Now for the dialog. There is A LOT of it. Fortunately, Humphrey Bogart’s Philip Marlowe is a master talker. In one moment, he’s charming you with a genial conversation, then before you know it, you’re giving up what he wants to know to help him with his case. Marlowe turns that key with stunning quickness and efficiency. He also has the often-hilarious habit of asking a question of someone else, then letting them get a word or two in before answering it himself. His investigative world is his chess board, and he’s usually a couple moves ahead of his opponent. (Also, he was more like 4 or 5 moves ahead of me.)

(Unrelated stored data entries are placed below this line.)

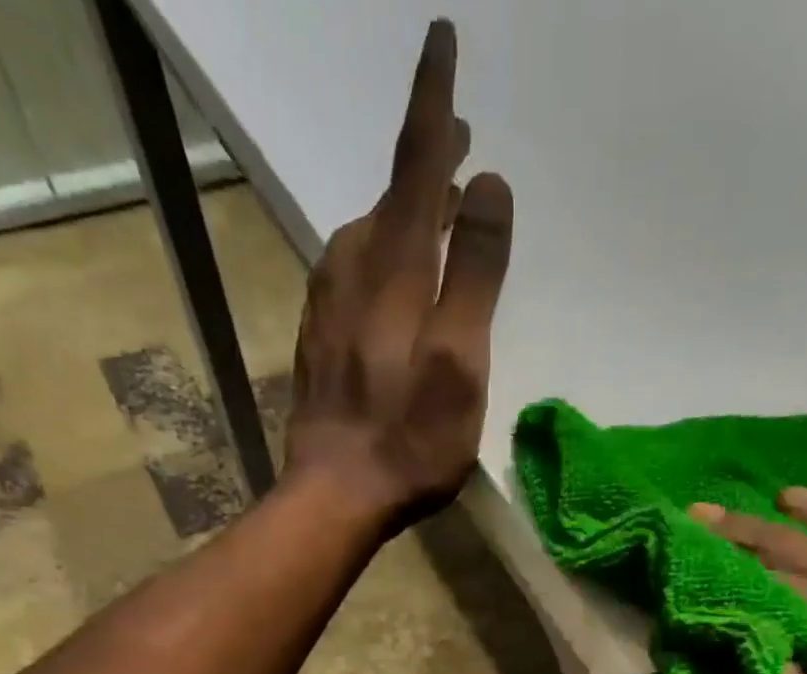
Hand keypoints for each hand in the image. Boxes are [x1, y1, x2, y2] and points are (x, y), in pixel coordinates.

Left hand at [285, 20, 514, 523]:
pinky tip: (386, 270)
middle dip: (426, 157)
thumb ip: (475, 272)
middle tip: (457, 136)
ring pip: (367, 233)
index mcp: (395, 268)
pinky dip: (377, 252)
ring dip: (401, 207)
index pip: (418, 162)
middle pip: (393, 195)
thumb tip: (488, 184)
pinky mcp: (318, 339)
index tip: (443, 39)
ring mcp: (328, 305)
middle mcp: (353, 269)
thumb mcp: (460, 360)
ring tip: (432, 204)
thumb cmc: (410, 438)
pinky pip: (349, 272)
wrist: (335, 494)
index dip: (435, 101)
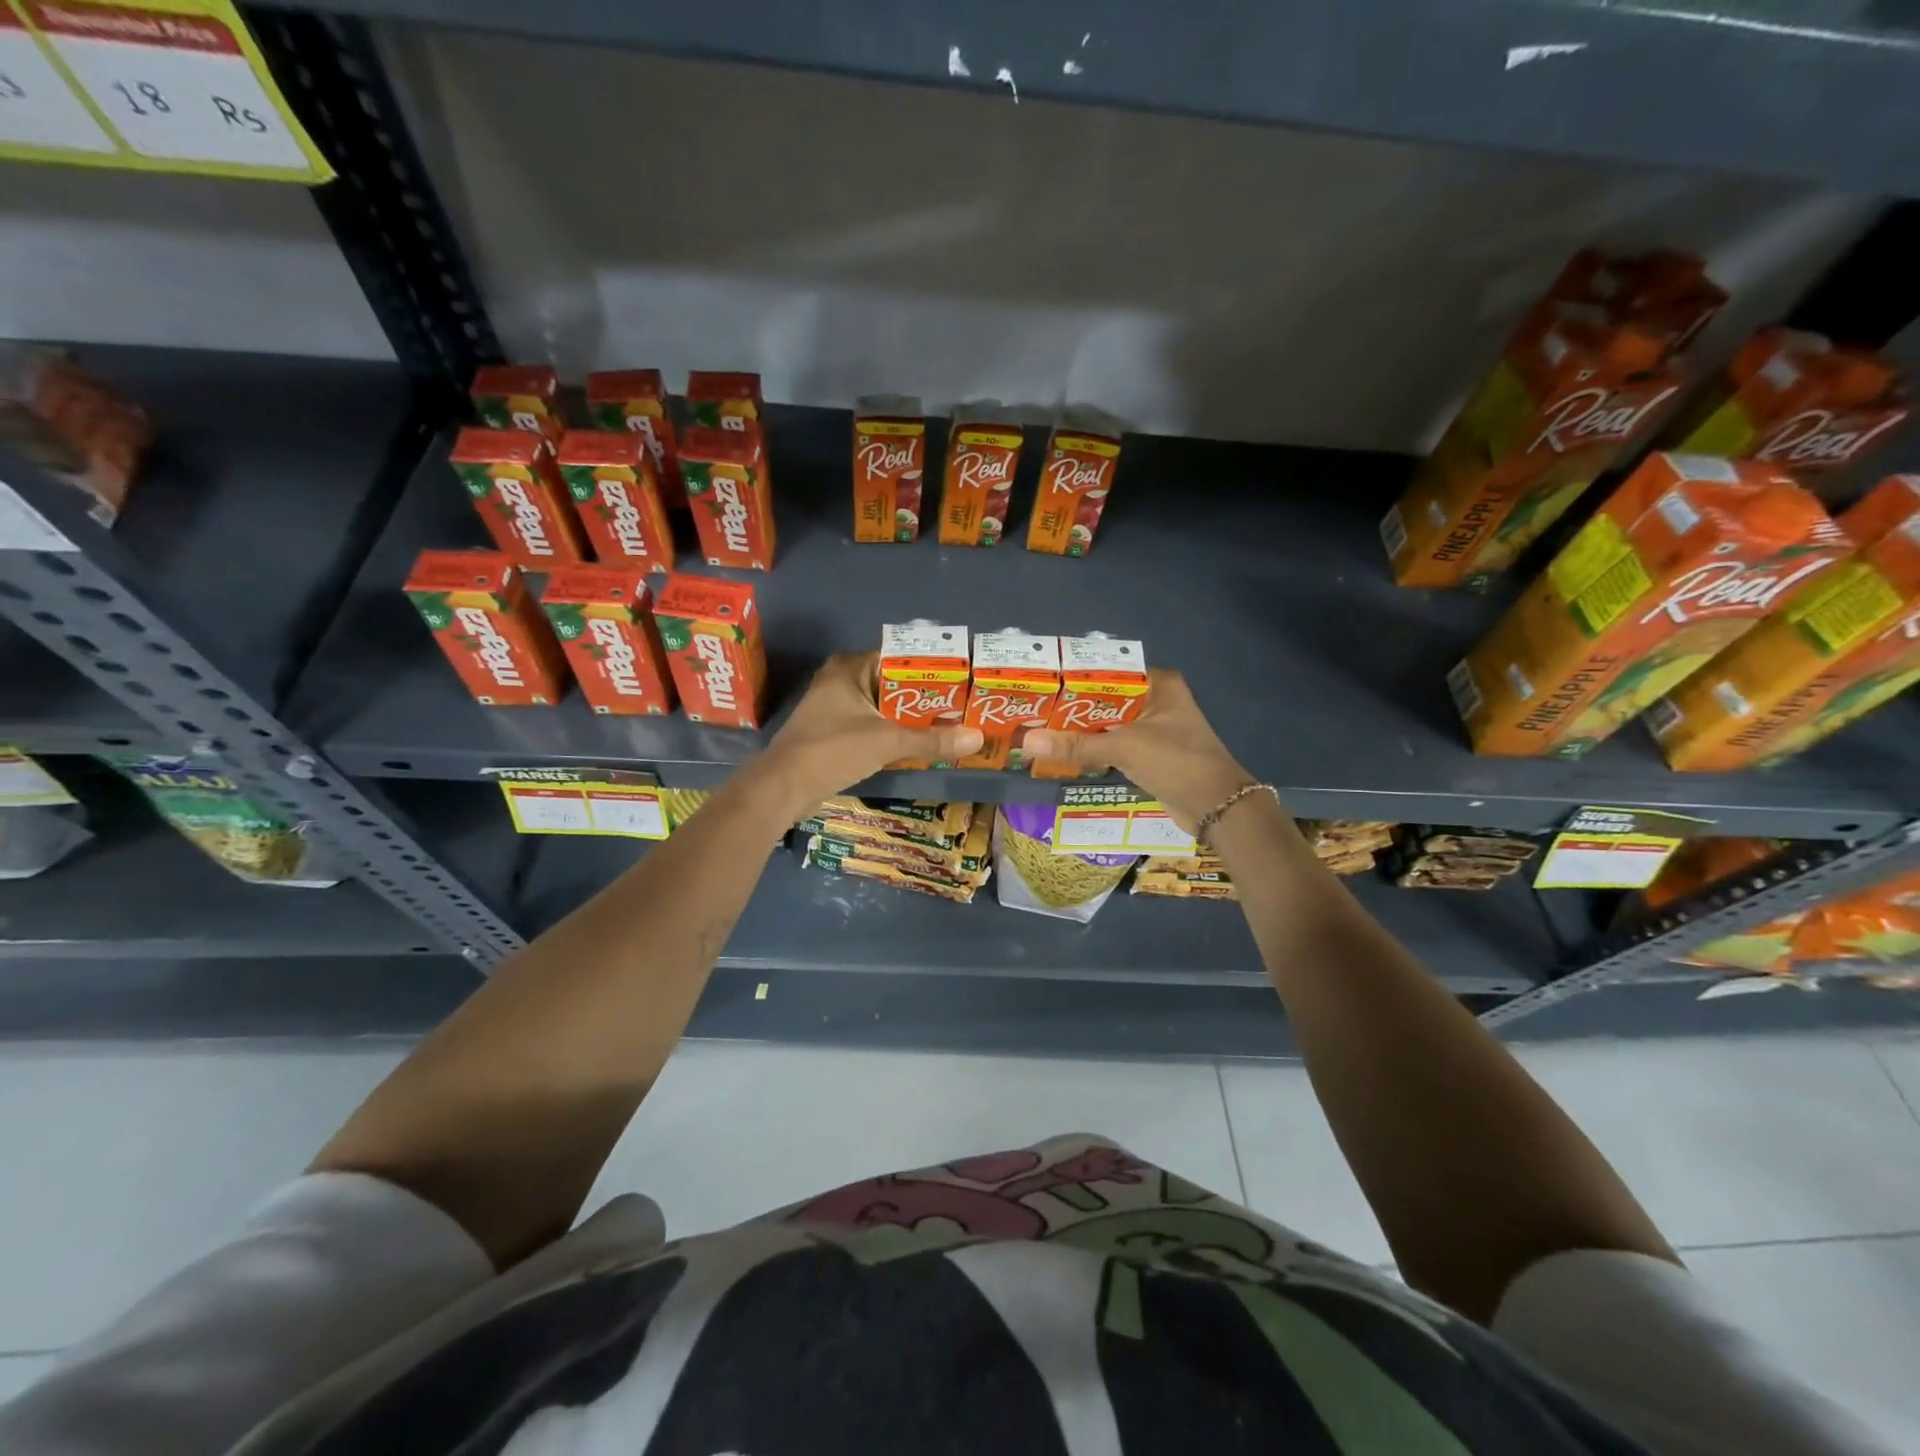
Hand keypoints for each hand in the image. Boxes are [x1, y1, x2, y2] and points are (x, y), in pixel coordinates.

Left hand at [759, 651, 982, 811]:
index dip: (931, 668)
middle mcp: (842, 680)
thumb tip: (978, 738)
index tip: (962, 679)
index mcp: (850, 667)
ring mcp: (836, 707)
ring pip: (884, 707)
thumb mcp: (887, 742)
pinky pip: (873, 725)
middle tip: (963, 706)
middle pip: (894, 683)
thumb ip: (931, 739)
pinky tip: (920, 745)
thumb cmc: (832, 750)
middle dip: (926, 697)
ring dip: (911, 718)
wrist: (783, 787)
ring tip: (950, 724)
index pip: (900, 657)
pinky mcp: (834, 732)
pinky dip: (894, 733)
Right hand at [1025, 669, 1253, 830]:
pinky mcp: (1150, 754)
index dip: (1074, 677)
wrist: (1217, 807)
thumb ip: (1076, 745)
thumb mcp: (1124, 748)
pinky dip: (1092, 750)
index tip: (1040, 683)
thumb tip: (1026, 742)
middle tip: (1030, 709)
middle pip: (1104, 699)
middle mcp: (1156, 700)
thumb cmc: (1176, 763)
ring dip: (1079, 730)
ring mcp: (1154, 728)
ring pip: (1107, 724)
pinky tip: (1063, 753)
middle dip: (1071, 707)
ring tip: (1037, 729)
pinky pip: (1113, 745)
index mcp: (1158, 684)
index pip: (1107, 671)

Bogart’s Marlowe also operates with a wit that is both razor-sharp and extremely quick. If anyone puts a cool line on him, he returns the favor before his opponent knows what happened. Consider this exchange the first time he meets gangster Eddie Mars:
Or this one between Marlowe and Vivian:
Vivian: I don’t like your manners.
Marlowe: And I’m not crazy about yours. I didn’t ask to see you. I don’t mind if you don’t like my manners, I don’t like them myself. They are pretty bad. I grieve over them on long winter evenings. I don’t mind your ritzing me drinking your lunch out of a bottle. But don’t waste your time trying to cross-examine me.
Ouch. All that from one sentence about his manners.
Speaking of Vivian, much has been said and written about Bogart and Lauren Bacall. They were lovers on screen and off, and their chemistry is on full display here. The famous nightclub scene, which was a re-shoot that was added to the film after the original cut was completed, is probably the most sexually-charged scene I can imagine from this period of film history, and again it’s all driven from the dialog. Bogart and Bacall are a worthy match for each other in this scene, and each delivers the innuendo-laced lines with a bit a of gleam in the eye. I have to admit, a scene like this was more intriguing when all of the subtext is left to the imagination. Today, if a scene like this cuts immediately to the bedroom, I feel like it would cheapen the dialog and the build-up. Less is more here. I guess it’s an unintended benefit of the Hays Code.
In terms of the Marlowe canon, it’s a bit hard to size up Bogart’s version, as it’s the first one I’ve seen. I will be surprised, though, if I encounter a cooler Philip Marlowe during this marathon. Bogart’s Marlowe remains calm and measured at virtually all times. Even after he’s beaten up in an alley or hiding behind cars waiting for possible shootouts, he keeps it together. That is part and parcel of Bogart, of course. If you don’t want your character to exude a certain coolness, don’t cast Humphrey Bogart.
From what I’ve read, this version of Marlowe is portrayed as a bit less introspective than Chandler’s written version. Chandler’s Marlowe also was apparently more wary of women and casual sex. Neither of those things worry Bogart’s Marlowe one bit. He is flirtatious at every stop, and I’m sure if he wanted to, he could’ve slept with every woman with whom he came into contact. He was not short on charm. And like the Chandler version, in “The Big Sleep” Marlowe is not afraid of a drink or five. Of course this habit never hinders him; in fact, it’s probably the opposite as he loosens up himself and his marks for some conversation about the case.
Overall, I really enjoyed this movie, even though I already basically forgot all the plot machinations. But some movies are about the story, and some are about something more. No one’s walking around talking about what a classic “The Big Sleep” is because of all the twists and turns in the plot. No, they remember all of Marlowe’s quips, the Bogart-Bacall chemistry and all that beautiful darkness.